Work to complete.
Please return the listing below from the line with "1/1/05 – Amendments" through its last line, exactly, and include nothing else.

Given records.

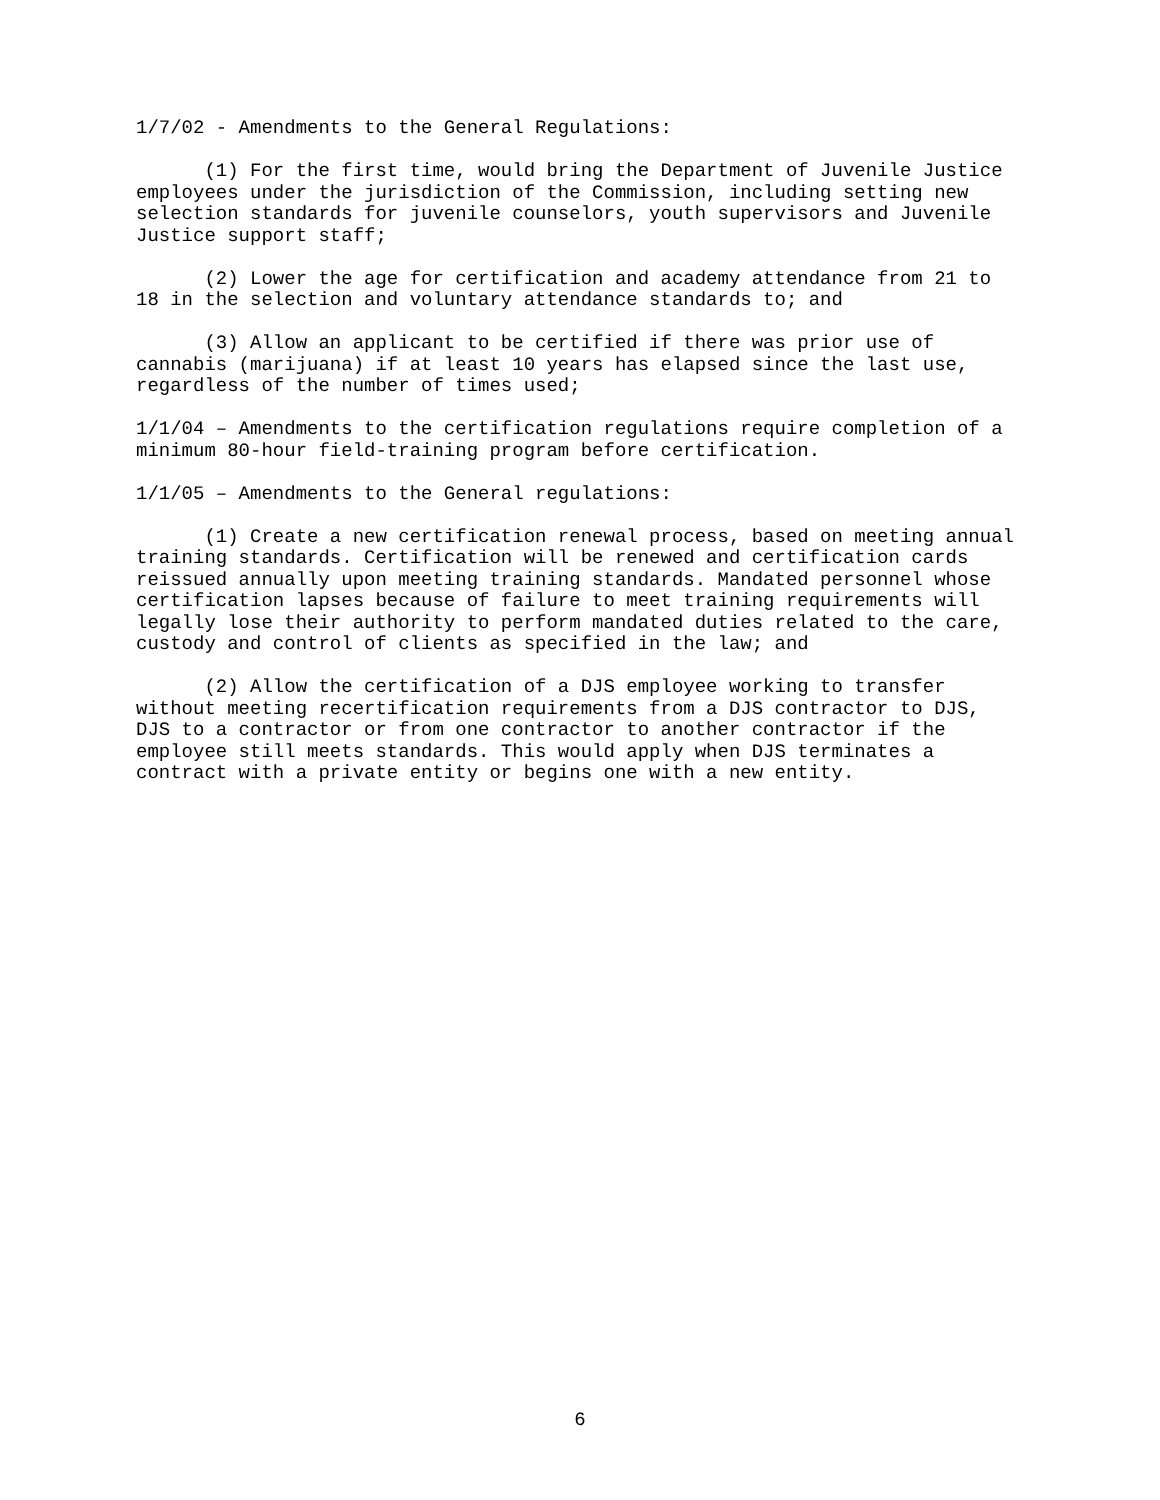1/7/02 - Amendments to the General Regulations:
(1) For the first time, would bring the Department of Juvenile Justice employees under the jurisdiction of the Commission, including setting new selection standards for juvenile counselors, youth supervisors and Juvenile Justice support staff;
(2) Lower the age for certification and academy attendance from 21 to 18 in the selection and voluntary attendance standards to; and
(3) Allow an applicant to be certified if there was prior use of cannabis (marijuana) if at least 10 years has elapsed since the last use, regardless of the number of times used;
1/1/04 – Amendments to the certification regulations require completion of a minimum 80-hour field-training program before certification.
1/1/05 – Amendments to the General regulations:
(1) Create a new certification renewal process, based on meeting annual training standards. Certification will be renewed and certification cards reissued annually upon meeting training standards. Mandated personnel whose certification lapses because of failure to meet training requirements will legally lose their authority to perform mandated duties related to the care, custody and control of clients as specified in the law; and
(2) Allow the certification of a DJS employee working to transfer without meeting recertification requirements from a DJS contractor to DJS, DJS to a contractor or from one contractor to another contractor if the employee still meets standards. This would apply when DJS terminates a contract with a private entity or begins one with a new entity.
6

Solution below.
1/1/05 – Amendments to the General regulations:
(1) Create a new certification renewal process, based on meeting annual training standards. Certification will be renewed and certification cards reissued annually upon meeting training standards. Mandated personnel whose certification lapses because of failure to meet training requirements will legally lose their authority to perform mandated duties related to the care, custody and control of clients as specified in the law; and
(2) Allow the certification of a DJS employee working to transfer without meeting recertification requirements from a DJS contractor to DJS, DJS to a contractor or from one contractor to another contractor if the employee still meets standards. This would apply when DJS terminates a contract with a private entity or begins one with a new entity.
6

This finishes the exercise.